▶ PROVIDED MATERIAL:
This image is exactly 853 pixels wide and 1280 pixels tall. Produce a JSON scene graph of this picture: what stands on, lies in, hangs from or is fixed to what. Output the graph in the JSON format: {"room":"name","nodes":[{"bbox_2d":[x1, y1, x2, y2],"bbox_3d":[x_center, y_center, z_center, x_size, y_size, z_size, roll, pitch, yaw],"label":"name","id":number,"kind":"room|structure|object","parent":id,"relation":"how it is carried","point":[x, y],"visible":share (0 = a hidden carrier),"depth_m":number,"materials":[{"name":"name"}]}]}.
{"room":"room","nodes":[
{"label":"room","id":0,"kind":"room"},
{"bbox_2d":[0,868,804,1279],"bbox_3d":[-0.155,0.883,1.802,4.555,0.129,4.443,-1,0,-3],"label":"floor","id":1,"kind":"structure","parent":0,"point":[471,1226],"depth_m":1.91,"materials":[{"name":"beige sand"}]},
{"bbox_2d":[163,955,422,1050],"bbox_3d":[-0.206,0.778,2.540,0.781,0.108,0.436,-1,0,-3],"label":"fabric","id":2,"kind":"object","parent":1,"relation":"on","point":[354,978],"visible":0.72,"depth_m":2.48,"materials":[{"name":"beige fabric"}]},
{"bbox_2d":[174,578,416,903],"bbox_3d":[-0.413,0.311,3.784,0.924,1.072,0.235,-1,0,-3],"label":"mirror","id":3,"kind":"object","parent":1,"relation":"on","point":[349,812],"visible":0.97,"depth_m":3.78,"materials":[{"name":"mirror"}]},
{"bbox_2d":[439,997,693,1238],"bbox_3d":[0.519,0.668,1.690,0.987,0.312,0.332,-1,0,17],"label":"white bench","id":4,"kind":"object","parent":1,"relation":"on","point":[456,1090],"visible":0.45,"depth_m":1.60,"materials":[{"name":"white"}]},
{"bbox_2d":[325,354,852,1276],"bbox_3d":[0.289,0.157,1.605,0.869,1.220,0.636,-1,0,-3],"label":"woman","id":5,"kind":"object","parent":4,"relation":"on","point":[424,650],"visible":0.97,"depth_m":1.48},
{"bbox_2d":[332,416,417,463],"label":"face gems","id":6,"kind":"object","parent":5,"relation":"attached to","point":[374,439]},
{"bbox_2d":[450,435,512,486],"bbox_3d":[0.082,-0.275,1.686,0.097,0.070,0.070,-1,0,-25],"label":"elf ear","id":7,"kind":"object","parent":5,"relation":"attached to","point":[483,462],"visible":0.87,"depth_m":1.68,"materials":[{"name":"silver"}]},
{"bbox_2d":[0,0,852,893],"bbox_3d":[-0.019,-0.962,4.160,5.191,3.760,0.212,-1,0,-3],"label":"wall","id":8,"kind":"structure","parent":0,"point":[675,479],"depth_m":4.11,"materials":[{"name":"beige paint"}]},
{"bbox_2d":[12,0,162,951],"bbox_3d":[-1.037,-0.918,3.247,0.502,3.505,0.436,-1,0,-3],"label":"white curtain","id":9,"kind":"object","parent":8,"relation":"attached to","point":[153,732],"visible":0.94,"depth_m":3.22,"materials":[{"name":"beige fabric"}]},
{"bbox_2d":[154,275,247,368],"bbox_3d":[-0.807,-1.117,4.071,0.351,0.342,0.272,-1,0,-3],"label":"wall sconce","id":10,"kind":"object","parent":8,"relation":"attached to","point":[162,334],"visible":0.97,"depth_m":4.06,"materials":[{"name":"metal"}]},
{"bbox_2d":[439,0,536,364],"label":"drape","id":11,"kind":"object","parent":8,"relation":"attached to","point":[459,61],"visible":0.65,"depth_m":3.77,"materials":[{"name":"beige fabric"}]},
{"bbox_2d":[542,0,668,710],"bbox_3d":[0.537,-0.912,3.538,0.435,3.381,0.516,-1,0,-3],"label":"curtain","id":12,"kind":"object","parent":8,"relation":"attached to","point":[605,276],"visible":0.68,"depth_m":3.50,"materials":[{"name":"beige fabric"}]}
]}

▶ ACTIVITY:
Recite the full listing above exactly.

▶ WRITTEN ANSWER:
This image is exactly 853 pixels wide and 1280 pixels tall. Produce a JSON scene graph of this picture: what stands on, lies in, hangs from or is fixed to what. Output the graph in the JSON format: {"room":"name","nodes":[{"bbox_2d":[x1, y1, x2, y2],"bbox_3d":[x_center, y_center, z_center, x_size, y_size, z_size, roll, pitch, yaw],"label":"name","id":number,"kind":"room|structure|object","parent":id,"relation":"how it is carried","point":[x, y],"visible":share (0 = a hidden carrier),"depth_m":number,"materials":[{"name":"name"}]}]}.
{"room":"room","nodes":[
{"label":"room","id":0,"kind":"room"},
{"bbox_2d":[0,868,804,1279],"bbox_3d":[-0.155,0.883,1.802,4.555,0.129,4.443,-1,0,-3],"label":"floor","id":1,"kind":"structure","parent":0,"point":[471,1226],"depth_m":1.91,"materials":[{"name":"beige sand"}]},
{"bbox_2d":[163,955,422,1050],"bbox_3d":[-0.206,0.778,2.540,0.781,0.108,0.436,-1,0,-3],"label":"fabric","id":2,"kind":"object","parent":1,"relation":"on","point":[354,978],"visible":0.72,"depth_m":2.48,"materials":[{"name":"beige fabric"}]},
{"bbox_2d":[174,578,416,903],"bbox_3d":[-0.413,0.311,3.784,0.924,1.072,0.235,-1,0,-3],"label":"mirror","id":3,"kind":"object","parent":1,"relation":"on","point":[349,812],"visible":0.97,"depth_m":3.78,"materials":[{"name":"mirror"}]},
{"bbox_2d":[439,997,693,1238],"bbox_3d":[0.519,0.668,1.690,0.987,0.312,0.332,-1,0,17],"label":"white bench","id":4,"kind":"object","parent":1,"relation":"on","point":[456,1090],"visible":0.45,"depth_m":1.60,"materials":[{"name":"white"}]},
{"bbox_2d":[325,354,852,1276],"bbox_3d":[0.289,0.157,1.605,0.869,1.220,0.636,-1,0,-3],"label":"woman","id":5,"kind":"object","parent":4,"relation":"on","point":[424,650],"visible":0.97,"depth_m":1.48},
{"bbox_2d":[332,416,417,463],"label":"face gems","id":6,"kind":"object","parent":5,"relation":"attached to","point":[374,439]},
{"bbox_2d":[450,435,512,486],"bbox_3d":[0.082,-0.275,1.686,0.097,0.070,0.070,-1,0,-25],"label":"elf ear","id":7,"kind":"object","parent":5,"relation":"attached to","point":[483,462],"visible":0.87,"depth_m":1.68,"materials":[{"name":"silver"}]},
{"bbox_2d":[0,0,852,893],"bbox_3d":[-0.019,-0.962,4.160,5.191,3.760,0.212,-1,0,-3],"label":"wall","id":8,"kind":"structure","parent":0,"point":[675,479],"depth_m":4.11,"materials":[{"name":"beige paint"}]},
{"bbox_2d":[12,0,162,951],"bbox_3d":[-1.037,-0.918,3.247,0.502,3.505,0.436,-1,0,-3],"label":"white curtain","id":9,"kind":"object","parent":8,"relation":"attached to","point":[153,732],"visible":0.94,"depth_m":3.22,"materials":[{"name":"beige fabric"}]},
{"bbox_2d":[154,275,247,368],"bbox_3d":[-0.807,-1.117,4.071,0.351,0.342,0.272,-1,0,-3],"label":"wall sconce","id":10,"kind":"object","parent":8,"relation":"attached to","point":[162,334],"visible":0.97,"depth_m":4.06,"materials":[{"name":"metal"}]},
{"bbox_2d":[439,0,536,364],"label":"drape","id":11,"kind":"object","parent":8,"relation":"attached to","point":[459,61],"visible":0.65,"depth_m":3.77,"materials":[{"name":"beige fabric"}]},
{"bbox_2d":[542,0,668,710],"bbox_3d":[0.537,-0.912,3.538,0.435,3.381,0.516,-1,0,-3],"label":"curtain","id":12,"kind":"object","parent":8,"relation":"attached to","point":[605,276],"visible":0.68,"depth_m":3.50,"materials":[{"name":"beige fabric"}]}
]}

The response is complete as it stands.